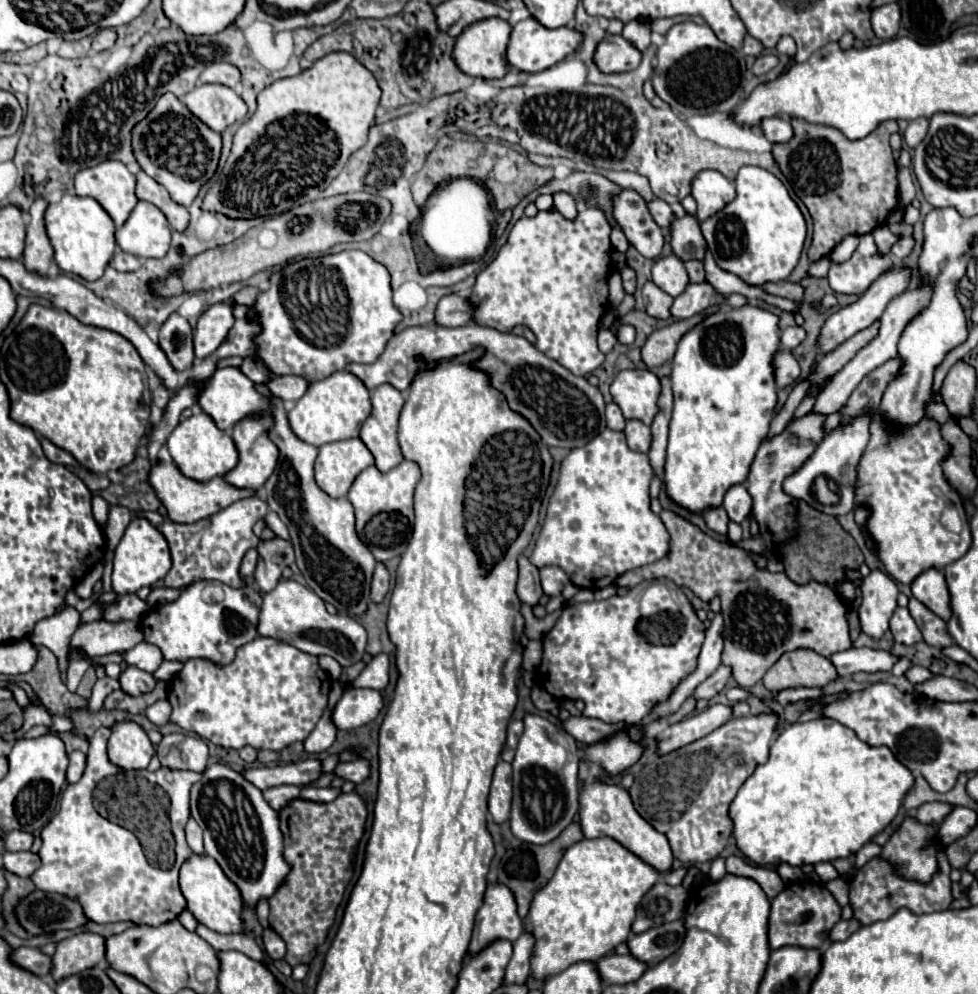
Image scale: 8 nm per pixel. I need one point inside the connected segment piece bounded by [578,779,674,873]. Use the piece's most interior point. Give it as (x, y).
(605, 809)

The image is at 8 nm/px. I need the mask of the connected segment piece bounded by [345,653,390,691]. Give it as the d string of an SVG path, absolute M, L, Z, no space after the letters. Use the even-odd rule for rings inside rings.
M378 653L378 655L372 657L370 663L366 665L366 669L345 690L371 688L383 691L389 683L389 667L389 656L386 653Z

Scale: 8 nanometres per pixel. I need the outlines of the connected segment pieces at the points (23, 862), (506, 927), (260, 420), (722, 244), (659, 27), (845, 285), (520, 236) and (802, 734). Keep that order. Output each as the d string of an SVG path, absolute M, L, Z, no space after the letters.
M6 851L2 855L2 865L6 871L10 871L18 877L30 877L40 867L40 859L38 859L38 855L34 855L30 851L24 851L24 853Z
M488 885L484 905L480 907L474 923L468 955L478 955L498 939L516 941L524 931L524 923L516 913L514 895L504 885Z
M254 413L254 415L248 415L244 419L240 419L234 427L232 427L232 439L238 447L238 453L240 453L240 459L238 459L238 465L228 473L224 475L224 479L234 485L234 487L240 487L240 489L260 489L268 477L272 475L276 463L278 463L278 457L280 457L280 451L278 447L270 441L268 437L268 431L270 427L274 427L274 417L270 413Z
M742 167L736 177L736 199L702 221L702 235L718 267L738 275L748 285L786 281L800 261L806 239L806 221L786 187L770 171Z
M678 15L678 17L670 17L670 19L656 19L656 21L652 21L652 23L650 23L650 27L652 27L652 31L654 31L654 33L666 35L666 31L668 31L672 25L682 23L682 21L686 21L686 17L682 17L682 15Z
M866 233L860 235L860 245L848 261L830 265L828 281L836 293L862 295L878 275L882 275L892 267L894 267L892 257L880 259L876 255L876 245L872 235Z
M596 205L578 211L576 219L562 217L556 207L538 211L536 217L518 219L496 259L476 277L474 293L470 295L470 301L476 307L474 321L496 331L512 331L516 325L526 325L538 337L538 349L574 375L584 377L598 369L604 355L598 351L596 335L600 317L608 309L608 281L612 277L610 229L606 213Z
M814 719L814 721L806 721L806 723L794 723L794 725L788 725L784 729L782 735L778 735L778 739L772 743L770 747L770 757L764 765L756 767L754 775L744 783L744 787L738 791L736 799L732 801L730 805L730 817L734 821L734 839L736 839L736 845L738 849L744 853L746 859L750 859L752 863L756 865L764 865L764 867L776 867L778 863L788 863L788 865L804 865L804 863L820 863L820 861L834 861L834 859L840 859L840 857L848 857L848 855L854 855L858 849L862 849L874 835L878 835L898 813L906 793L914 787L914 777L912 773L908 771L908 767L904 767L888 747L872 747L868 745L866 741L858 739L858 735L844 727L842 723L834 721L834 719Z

#####

**Assigned task:** Every word of the material above should be copied exactly; no pictures.

**Problem solution:**
Image scale: 8 nm per pixel. I need one point inside the connected segment piece bounded by [578,779,674,873]. Use the piece's most interior point. Give it as (x, y).
(605, 809)

The image is at 8 nm/px. I need the mask of the connected segment piece bounded by [345,653,390,691]. Give it as the d string of an SVG path, absolute M, L, Z, no space after the letters. Use the even-odd rule for rings inside rings.
M378 653L378 655L372 657L370 663L366 665L366 669L345 690L371 688L383 691L389 683L389 667L389 656L386 653Z

Scale: 8 nanometres per pixel. I need the outlines of the connected segment pieces at the points (23, 862), (506, 927), (260, 420), (722, 244), (659, 27), (845, 285), (520, 236) and (802, 734). Keep that order. Output each as the d string of an SVG path, absolute M, L, Z, no space after the letters.
M6 851L2 855L2 865L6 871L10 871L18 877L30 877L40 867L40 859L38 859L38 855L34 855L30 851L24 851L24 853Z
M488 885L484 905L480 907L474 923L468 955L478 955L498 939L516 941L524 931L524 923L516 913L514 895L504 885Z
M254 413L254 415L248 415L244 419L240 419L234 427L232 427L232 439L238 447L238 453L240 453L240 459L238 459L238 465L228 473L224 475L224 479L234 485L234 487L240 487L240 489L260 489L268 477L272 475L276 463L278 463L278 457L280 457L280 451L278 447L270 441L268 437L268 431L270 427L274 427L274 417L270 413Z
M742 167L736 177L736 199L702 221L702 235L718 267L738 275L748 285L786 281L800 261L806 239L806 221L786 187L770 171Z
M678 15L678 17L670 17L670 19L656 19L656 21L652 21L652 23L650 23L650 27L652 27L652 31L654 31L654 33L666 35L666 31L668 31L672 25L682 23L682 21L686 21L686 17L682 17L682 15Z
M866 233L860 235L860 245L848 261L830 265L828 281L836 293L862 295L878 275L882 275L892 267L894 267L892 257L880 259L876 255L876 245L872 235Z
M596 205L578 211L576 219L562 217L556 207L538 211L536 217L518 219L496 259L476 277L474 293L470 295L470 301L476 307L474 321L496 331L512 331L516 325L526 325L538 337L538 349L574 375L584 377L598 369L604 355L598 351L596 335L600 317L608 309L608 281L612 277L610 229L606 213Z
M814 719L814 721L806 721L806 723L794 723L794 725L788 725L784 729L782 735L778 735L778 739L772 743L770 747L770 757L764 765L756 767L754 775L744 783L744 787L738 791L736 799L732 801L730 805L730 817L734 821L734 839L736 839L736 845L738 849L744 853L746 859L750 859L752 863L756 865L764 865L764 867L776 867L778 863L788 863L788 865L804 865L804 863L820 863L820 861L834 861L834 859L840 859L840 857L848 857L848 855L854 855L858 849L862 849L874 835L878 835L898 813L906 793L914 787L914 777L912 773L908 771L908 767L904 767L888 747L872 747L868 745L866 741L858 739L858 735L844 727L842 723L834 721L834 719Z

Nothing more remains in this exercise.